WORK ITEM
Transcribe, word for word and without additions, each line below from the one containing "middle mcp: (1250, 774)" through the one containing "middle tip: (1076, 780)", both ends included.

━━━━━ INPUT DATA ━━━━━

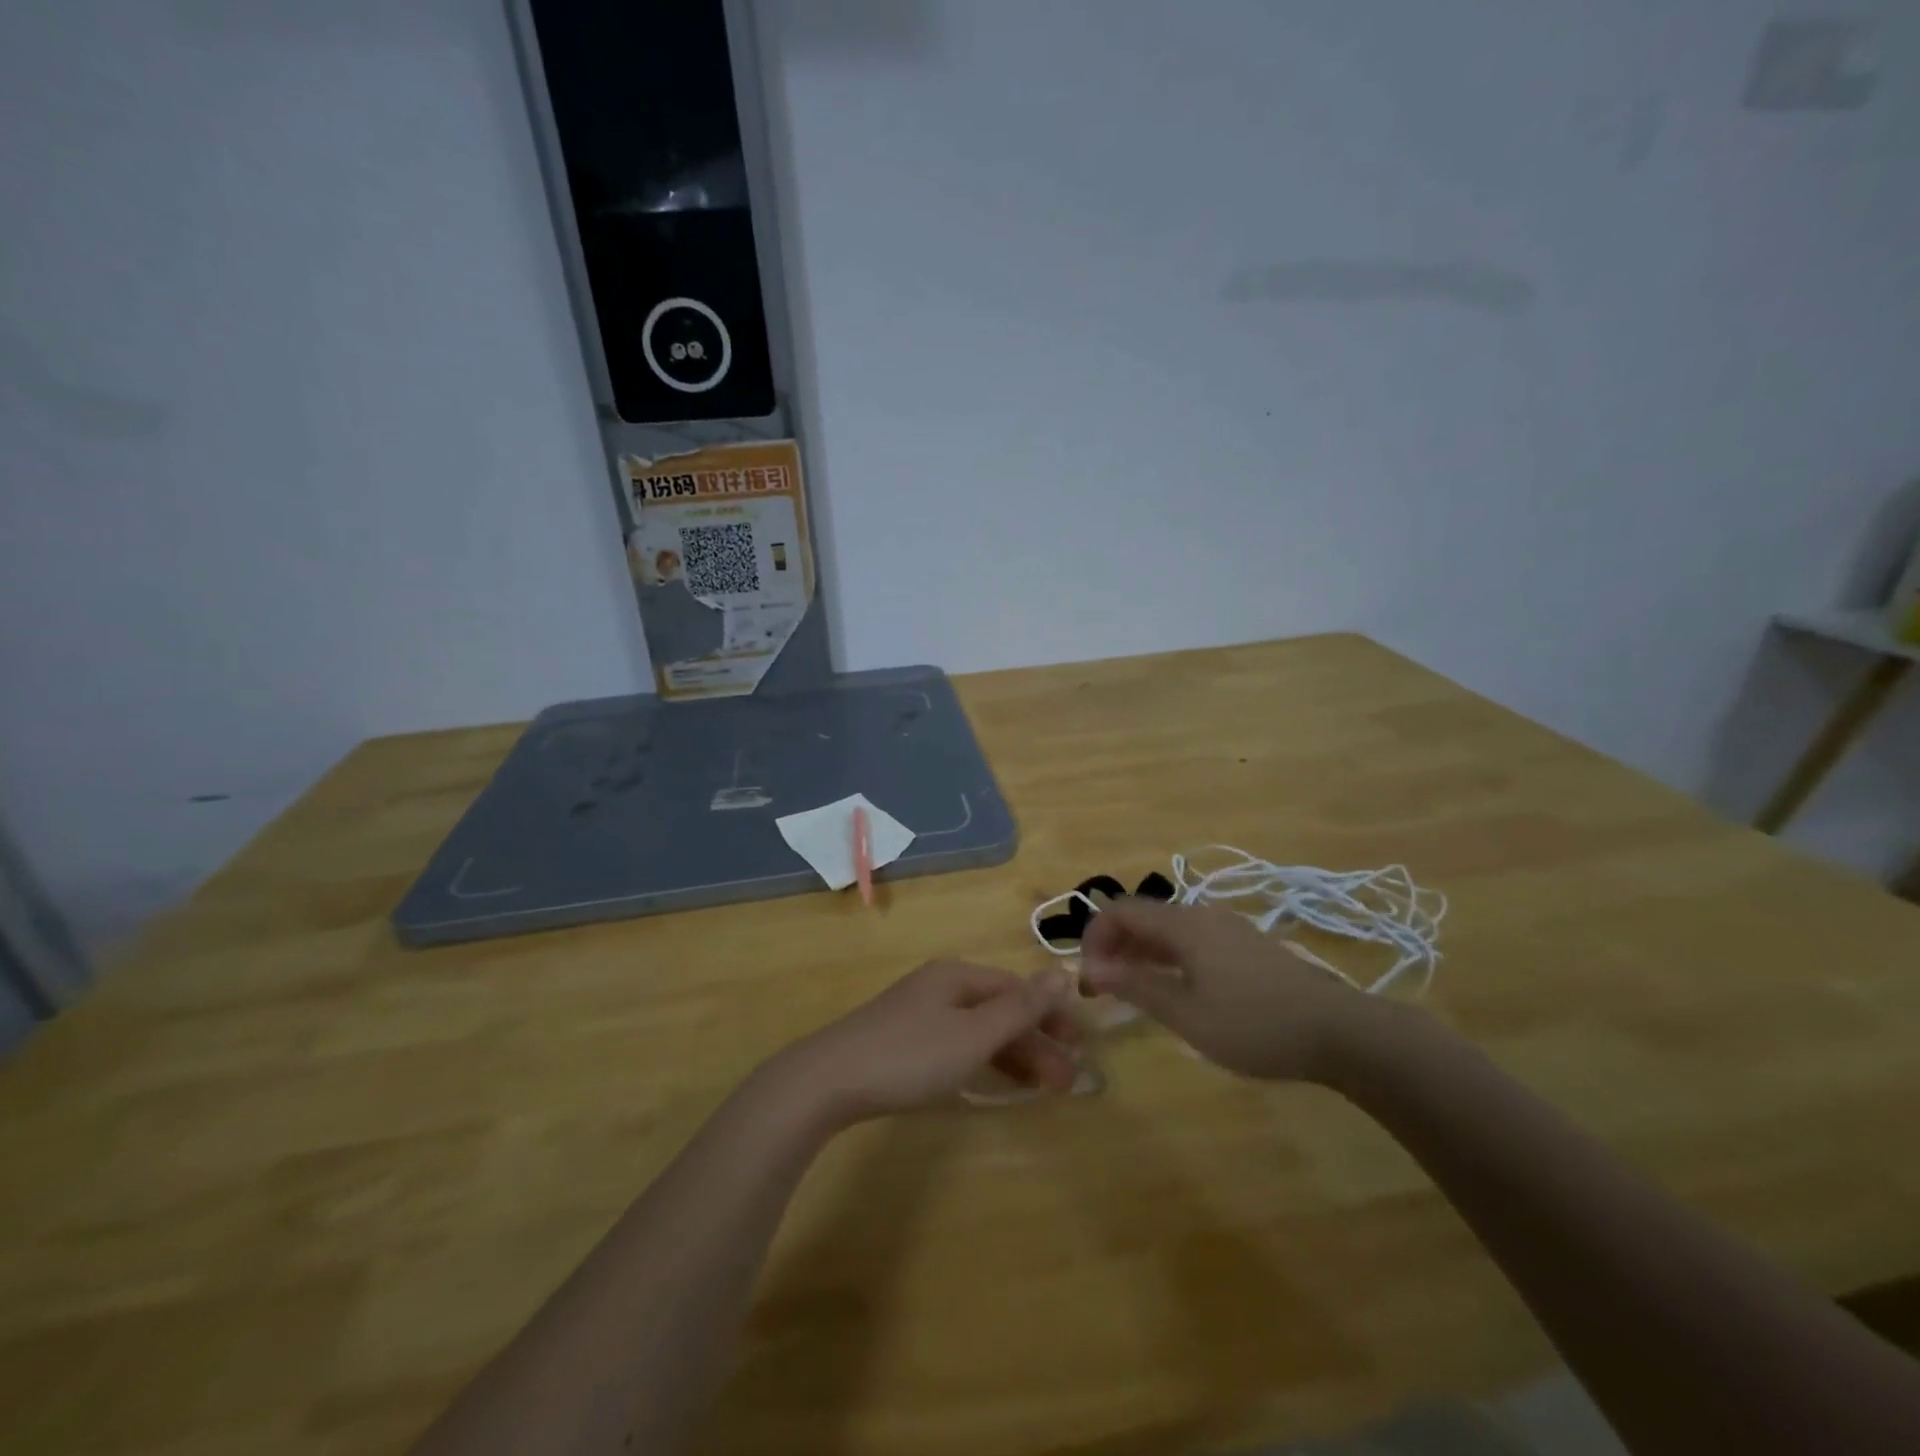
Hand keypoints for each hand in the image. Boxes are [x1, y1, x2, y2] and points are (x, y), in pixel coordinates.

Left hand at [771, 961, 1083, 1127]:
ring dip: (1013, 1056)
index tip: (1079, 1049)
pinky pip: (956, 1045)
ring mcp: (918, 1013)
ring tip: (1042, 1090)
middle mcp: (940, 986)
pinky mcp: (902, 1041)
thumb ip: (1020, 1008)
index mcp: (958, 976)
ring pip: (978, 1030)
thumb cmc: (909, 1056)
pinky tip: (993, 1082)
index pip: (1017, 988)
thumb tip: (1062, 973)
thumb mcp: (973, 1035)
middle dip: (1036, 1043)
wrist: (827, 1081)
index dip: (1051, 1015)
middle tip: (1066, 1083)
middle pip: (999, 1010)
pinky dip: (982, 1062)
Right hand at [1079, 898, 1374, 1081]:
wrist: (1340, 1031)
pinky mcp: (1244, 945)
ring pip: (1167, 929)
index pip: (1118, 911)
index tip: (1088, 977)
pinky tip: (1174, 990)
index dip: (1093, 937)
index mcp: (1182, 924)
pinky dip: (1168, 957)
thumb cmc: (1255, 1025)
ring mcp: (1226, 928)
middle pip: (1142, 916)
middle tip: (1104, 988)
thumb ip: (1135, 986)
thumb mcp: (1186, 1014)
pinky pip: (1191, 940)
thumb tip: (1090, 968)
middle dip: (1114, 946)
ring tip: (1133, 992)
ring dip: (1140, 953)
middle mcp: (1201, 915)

━━━━━
━━━━━ INPUT DATA ━━━━━

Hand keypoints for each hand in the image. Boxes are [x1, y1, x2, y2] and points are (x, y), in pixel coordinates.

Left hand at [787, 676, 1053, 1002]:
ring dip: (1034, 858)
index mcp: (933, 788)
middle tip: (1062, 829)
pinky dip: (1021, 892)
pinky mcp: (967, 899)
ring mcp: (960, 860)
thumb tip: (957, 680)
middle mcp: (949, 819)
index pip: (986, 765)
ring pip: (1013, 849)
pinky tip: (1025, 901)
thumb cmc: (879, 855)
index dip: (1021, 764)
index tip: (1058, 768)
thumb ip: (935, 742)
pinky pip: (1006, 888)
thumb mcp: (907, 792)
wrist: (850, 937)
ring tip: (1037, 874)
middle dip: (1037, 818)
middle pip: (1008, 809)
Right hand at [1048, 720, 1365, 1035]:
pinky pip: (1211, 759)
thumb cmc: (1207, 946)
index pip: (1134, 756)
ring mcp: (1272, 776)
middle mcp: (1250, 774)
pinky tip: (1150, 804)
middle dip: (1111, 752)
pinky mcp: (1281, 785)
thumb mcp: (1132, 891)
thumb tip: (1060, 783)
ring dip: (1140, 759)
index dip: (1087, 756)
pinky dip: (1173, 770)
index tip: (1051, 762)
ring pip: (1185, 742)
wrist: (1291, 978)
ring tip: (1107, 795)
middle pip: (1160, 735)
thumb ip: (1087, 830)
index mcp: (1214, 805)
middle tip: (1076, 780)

━━━━━

SOLUTION TO THIS PROBLEM
middle mcp: (1250, 774)
pinky tip: (1150, 804)
middle dip: (1111, 752)
pinky mcp: (1281, 785)
thumb mcp: (1132, 891)
thumb tip: (1060, 783)
ring dip: (1140, 759)
index dip: (1087, 756)
pinky dip: (1173, 770)
index tip: (1051, 762)
ring pip: (1185, 742)
wrist: (1291, 978)
ring tip: (1107, 795)
middle pip: (1160, 735)
thumb ip: (1087, 830)
index mcp: (1214, 805)
middle tip: (1076, 780)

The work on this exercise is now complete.